Wird der gezogene Zahn nicht ersetzt, entstehen keine weiteren Kosten. Allerdings ist in den meisten Fällen ein Ersatz medizinisch notwendig, wodurch die Gesamtkosten steigen können. Ein Implantat kann – je nach Umfang – zwischen 1.500 € und 3.000 € kosten. Eine Krone nach erfolgreicher Wurzelbehandlung ist in der Regel günstiger.
Wie sollte die Entscheidung getroffen werden?
Die Wahl zwischen Wurzelbehandlung und Zahnextraktion hängt immer vom individuellen Fall ab. Folgende Kriterien sollten berücksichtigt werden:
- Zustand des Zahns und der Wurzel
- Lage im Kiefer (Front-, Seiten-, Weisheitszahn)
- Erfolgsprognose der Wurzelbehandlung
- Allgemeingesundheit und Risikofaktoren
- Wunsch nach Zahnerhalt oder rascher Lösung
- Finanzielle Möglichkeiten
Grundsätzlich sollte der Erhalt eines natürlichen Zahns immer Vorrang vor der Extraktion haben, sofern keine medizinischen Gründe dagegensprechen.
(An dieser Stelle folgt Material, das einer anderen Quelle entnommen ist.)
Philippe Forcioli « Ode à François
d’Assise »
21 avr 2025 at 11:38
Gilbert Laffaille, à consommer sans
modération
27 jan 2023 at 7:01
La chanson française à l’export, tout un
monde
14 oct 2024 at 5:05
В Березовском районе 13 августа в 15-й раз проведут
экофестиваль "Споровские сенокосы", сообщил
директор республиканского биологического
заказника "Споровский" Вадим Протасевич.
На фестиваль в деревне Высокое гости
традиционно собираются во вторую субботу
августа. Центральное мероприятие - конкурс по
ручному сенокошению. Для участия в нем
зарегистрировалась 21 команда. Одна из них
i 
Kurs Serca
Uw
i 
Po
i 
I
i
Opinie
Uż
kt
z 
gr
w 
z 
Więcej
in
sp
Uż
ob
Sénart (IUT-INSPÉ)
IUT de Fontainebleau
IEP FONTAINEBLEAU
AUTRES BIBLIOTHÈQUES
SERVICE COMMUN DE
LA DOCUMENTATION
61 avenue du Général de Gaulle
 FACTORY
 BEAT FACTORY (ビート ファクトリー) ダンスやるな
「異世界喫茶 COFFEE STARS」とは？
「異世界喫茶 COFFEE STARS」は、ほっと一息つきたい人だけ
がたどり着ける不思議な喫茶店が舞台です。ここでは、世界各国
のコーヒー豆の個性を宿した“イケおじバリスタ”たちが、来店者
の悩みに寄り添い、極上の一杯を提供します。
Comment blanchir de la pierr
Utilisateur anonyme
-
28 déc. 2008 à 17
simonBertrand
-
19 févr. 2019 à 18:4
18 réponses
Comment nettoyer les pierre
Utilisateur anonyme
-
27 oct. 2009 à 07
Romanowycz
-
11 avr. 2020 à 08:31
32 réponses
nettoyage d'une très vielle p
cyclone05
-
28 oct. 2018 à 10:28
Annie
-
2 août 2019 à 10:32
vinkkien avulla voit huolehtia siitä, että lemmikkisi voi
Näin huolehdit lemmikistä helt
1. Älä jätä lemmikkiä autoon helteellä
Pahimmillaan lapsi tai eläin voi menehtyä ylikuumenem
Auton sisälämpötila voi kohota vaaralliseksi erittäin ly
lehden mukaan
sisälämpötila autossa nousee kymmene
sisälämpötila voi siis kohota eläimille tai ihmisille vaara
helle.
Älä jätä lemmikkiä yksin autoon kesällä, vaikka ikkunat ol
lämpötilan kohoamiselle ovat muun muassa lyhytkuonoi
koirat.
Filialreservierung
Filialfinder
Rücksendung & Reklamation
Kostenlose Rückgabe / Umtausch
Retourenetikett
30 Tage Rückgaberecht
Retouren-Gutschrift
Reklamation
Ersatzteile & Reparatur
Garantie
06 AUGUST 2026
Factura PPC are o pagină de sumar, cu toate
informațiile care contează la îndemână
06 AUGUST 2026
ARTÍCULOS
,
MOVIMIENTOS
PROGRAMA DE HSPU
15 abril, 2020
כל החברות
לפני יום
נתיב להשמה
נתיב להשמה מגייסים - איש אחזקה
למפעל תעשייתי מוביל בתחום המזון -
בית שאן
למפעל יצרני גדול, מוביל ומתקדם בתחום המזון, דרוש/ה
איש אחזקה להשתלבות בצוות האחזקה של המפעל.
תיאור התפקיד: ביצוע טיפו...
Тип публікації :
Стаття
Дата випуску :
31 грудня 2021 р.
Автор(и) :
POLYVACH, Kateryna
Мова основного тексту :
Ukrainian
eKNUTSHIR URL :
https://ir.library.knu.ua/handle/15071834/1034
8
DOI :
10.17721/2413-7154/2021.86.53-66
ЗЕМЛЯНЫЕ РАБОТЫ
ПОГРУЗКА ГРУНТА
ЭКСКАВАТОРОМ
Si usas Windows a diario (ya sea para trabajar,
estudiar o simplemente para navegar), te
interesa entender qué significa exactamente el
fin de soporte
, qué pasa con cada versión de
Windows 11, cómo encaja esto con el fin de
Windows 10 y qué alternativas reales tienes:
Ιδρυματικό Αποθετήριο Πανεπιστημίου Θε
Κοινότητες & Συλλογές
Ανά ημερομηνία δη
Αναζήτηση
Fazit: Wurzelbehandlung oder Zahn ziehen?
Ob Wurzelbehandlung oder Zahn ziehen – beide Optionen haben ihre Berechtigung. Die Wurzelkanalbehandlung bietet eine langfristige Lösung zur Zahnerhaltung, während das Ziehen eines Zahns notwendig sein kann, wenn alle konservativen Maßnahmen ausgeschöpft sind. Wichtig ist eine fundierte zahnärztliche Diagnose und Beratung, um die individuell beste Lösung zu finden.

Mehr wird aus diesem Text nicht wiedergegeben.